TASK STATEMENT: Where a line contains "237 167 103.86", start there and write out that line and each one after it, word for word, through the final line of the entries; add nothing else.
***** DATA FOR PROCESSING
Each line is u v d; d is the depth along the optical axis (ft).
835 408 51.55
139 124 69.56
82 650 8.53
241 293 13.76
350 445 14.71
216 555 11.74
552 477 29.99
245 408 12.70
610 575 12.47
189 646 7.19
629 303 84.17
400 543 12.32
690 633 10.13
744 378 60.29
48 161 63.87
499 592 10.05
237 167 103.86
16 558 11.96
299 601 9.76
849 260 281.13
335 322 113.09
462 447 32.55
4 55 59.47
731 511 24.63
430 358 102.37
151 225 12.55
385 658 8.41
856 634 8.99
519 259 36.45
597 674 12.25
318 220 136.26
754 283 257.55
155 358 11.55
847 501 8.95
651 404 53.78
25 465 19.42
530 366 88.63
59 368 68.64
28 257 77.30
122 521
**********
RESULT OF THIS EXERCISE:
237 167 103.86
16 558 11.96
299 601 9.76
849 260 281.13
335 322 113.09
462 447 32.55
4 55 59.47
731 511 24.63
430 358 102.37
151 225 12.55
385 658 8.41
856 634 8.99
519 259 36.45
597 674 12.25
318 220 136.26
754 283 257.55
155 358 11.55
847 501 8.95
651 404 53.78
25 465 19.42
530 366 88.63
59 368 68.64
28 257 77.30
122 521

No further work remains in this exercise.